Data entries -
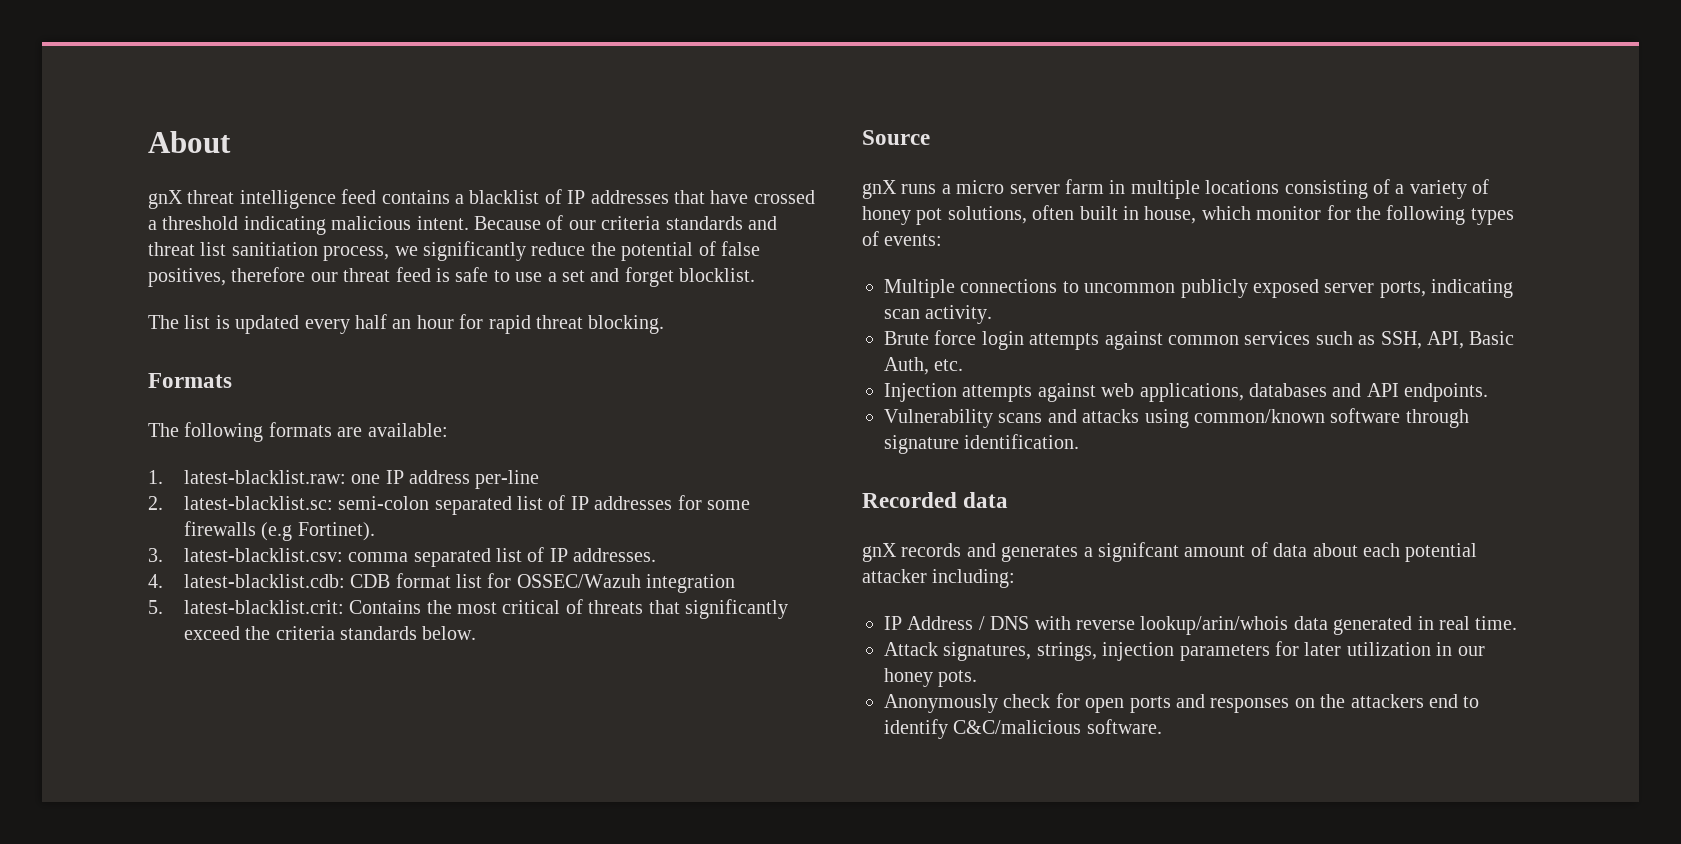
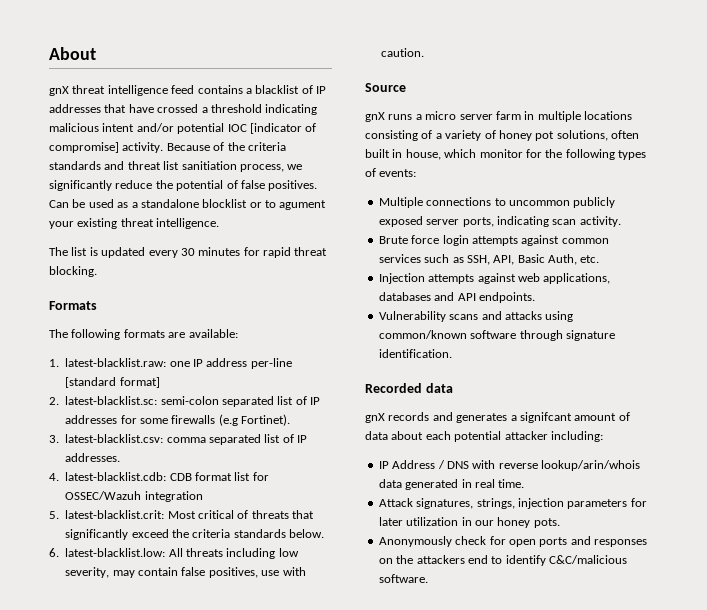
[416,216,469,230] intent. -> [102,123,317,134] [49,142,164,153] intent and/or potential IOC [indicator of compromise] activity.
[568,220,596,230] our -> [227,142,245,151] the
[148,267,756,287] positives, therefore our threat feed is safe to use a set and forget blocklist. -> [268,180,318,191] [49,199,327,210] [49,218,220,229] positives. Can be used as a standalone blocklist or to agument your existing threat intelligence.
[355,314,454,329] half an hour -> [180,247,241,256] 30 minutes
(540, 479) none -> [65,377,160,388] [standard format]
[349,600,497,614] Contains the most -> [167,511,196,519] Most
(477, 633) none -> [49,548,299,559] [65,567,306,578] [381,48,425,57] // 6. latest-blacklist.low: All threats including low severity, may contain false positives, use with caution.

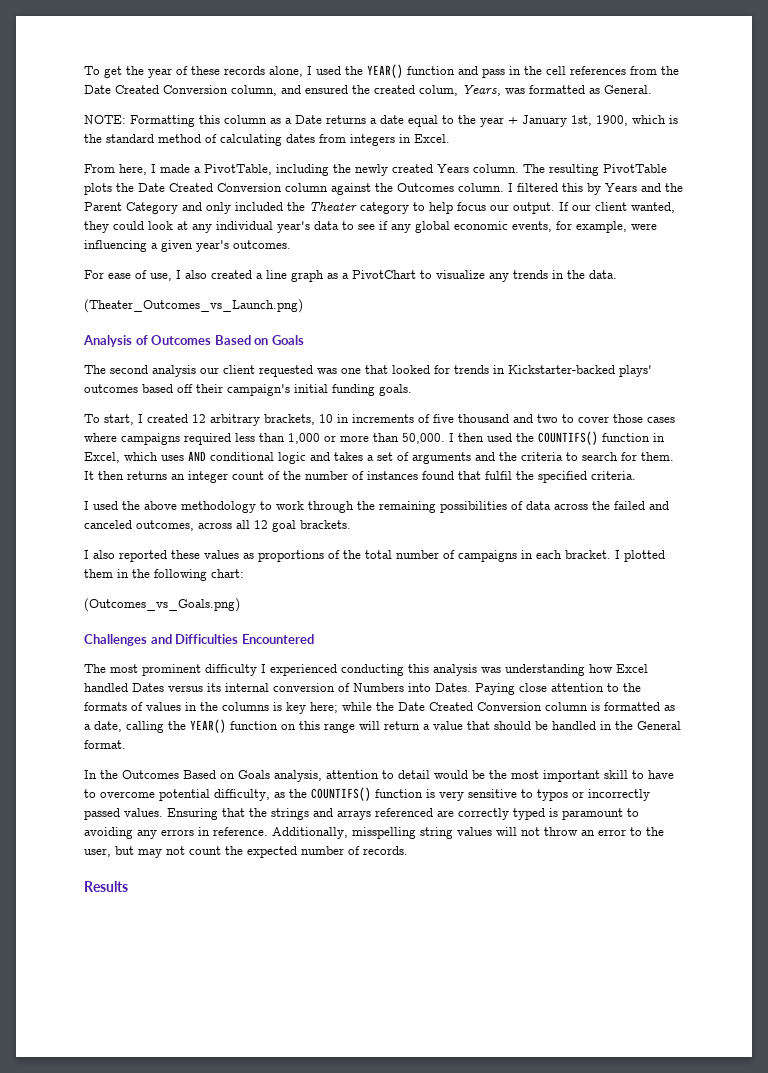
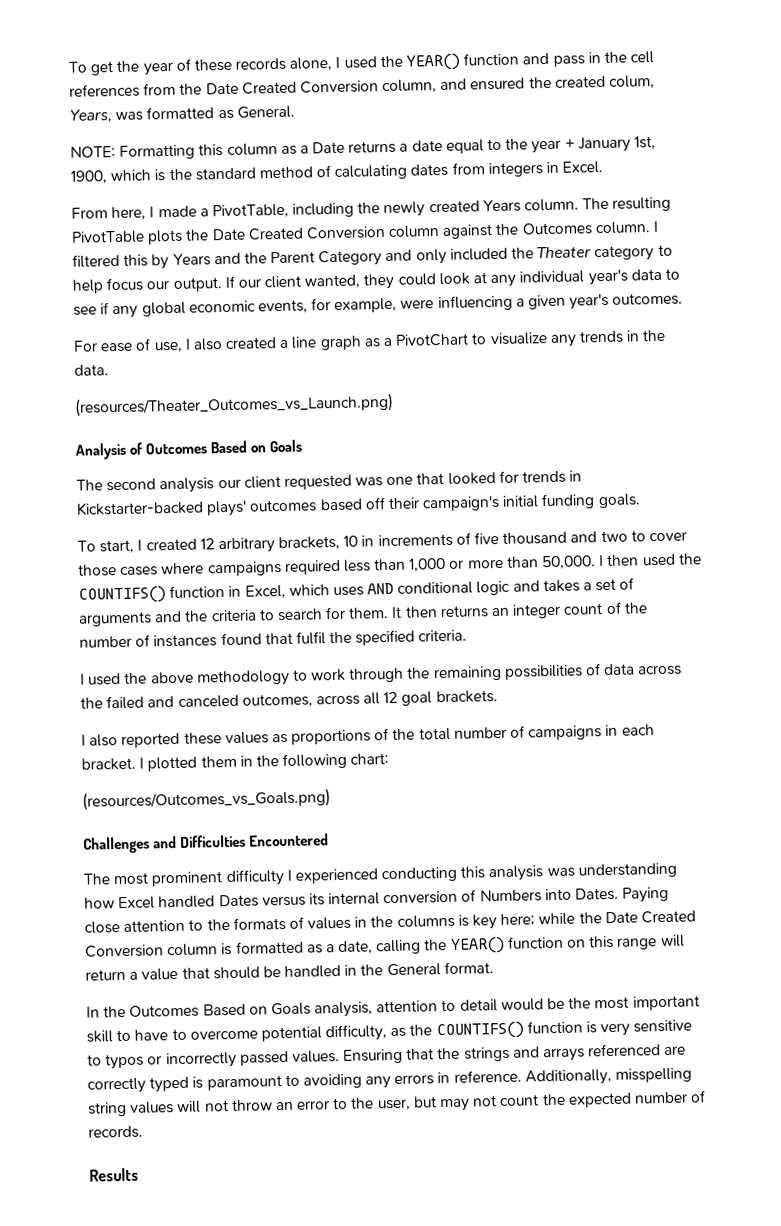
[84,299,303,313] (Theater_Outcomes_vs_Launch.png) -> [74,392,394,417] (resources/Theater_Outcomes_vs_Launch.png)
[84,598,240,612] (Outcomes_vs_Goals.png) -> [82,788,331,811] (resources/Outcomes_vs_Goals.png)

---

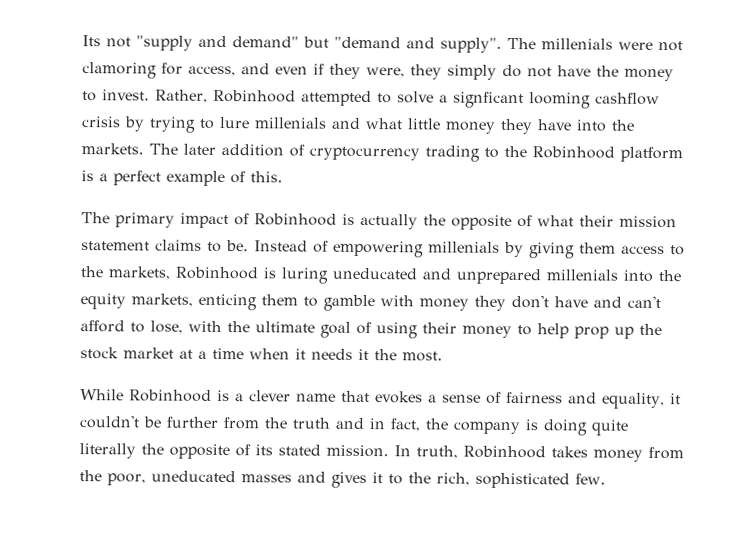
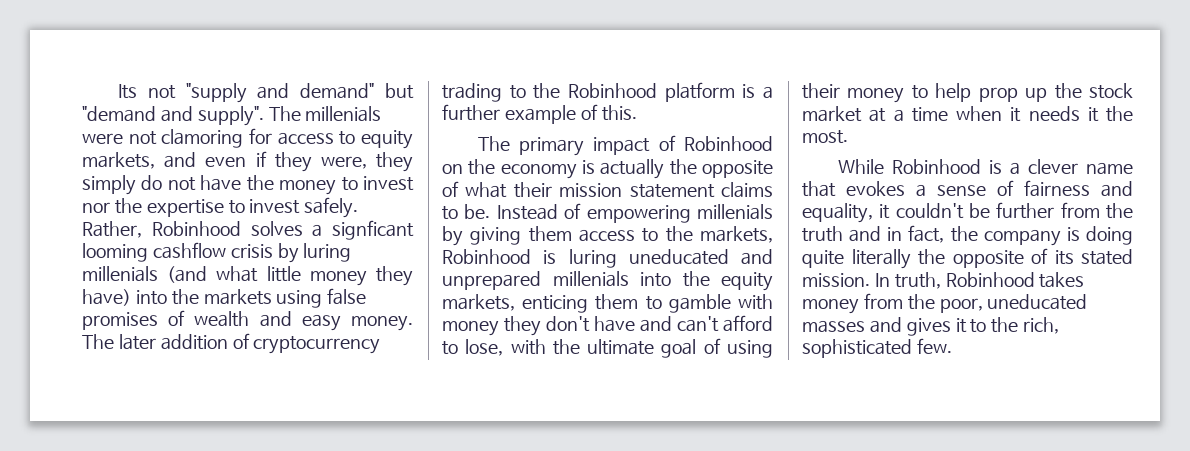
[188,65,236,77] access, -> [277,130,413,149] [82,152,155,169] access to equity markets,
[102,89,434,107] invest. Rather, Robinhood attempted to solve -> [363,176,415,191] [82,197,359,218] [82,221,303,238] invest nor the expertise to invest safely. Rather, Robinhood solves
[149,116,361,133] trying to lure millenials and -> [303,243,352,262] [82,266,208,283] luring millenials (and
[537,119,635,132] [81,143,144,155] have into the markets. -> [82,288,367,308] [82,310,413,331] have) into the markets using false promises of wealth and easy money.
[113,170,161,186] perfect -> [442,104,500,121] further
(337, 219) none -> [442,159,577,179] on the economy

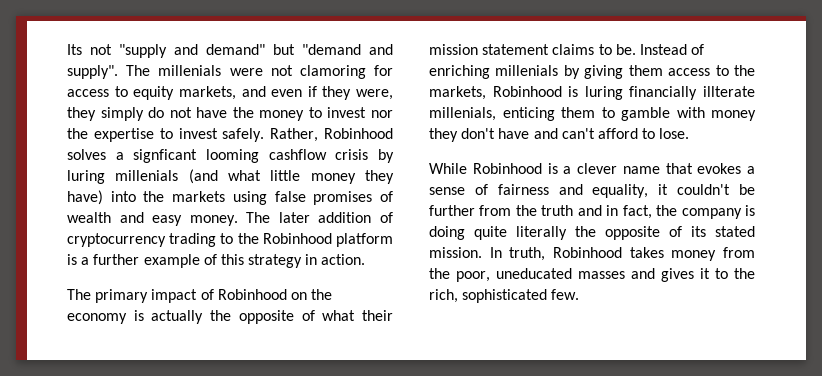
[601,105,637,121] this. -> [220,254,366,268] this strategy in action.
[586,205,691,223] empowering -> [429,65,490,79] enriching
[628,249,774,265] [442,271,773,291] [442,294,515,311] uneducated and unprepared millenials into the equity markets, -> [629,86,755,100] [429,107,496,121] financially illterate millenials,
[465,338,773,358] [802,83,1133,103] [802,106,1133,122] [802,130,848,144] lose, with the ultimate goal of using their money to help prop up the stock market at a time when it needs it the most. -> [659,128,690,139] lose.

Problem statement - Return the span of lines in the data above that opens at the line with "[568,220,596,230] our ->" and closes at the line with "[349,600,497,614] Contains the", exactly, ends included, nothing else.

Response -
[568,220,596,230] our -> [227,142,245,151] the
[148,267,756,287] positives, therefore our threat feed is safe to use a set and forget blocklist. -> [268,180,318,191] [49,199,327,210] [49,218,220,229] positives. Can be used as a standalone blocklist or to agument your existing threat intelligence.
[355,314,454,329] half an hour -> [180,247,241,256] 30 minutes
(540, 479) none -> [65,377,160,388] [standard format]
[349,600,497,614] Contains the most -> [167,511,196,519] Most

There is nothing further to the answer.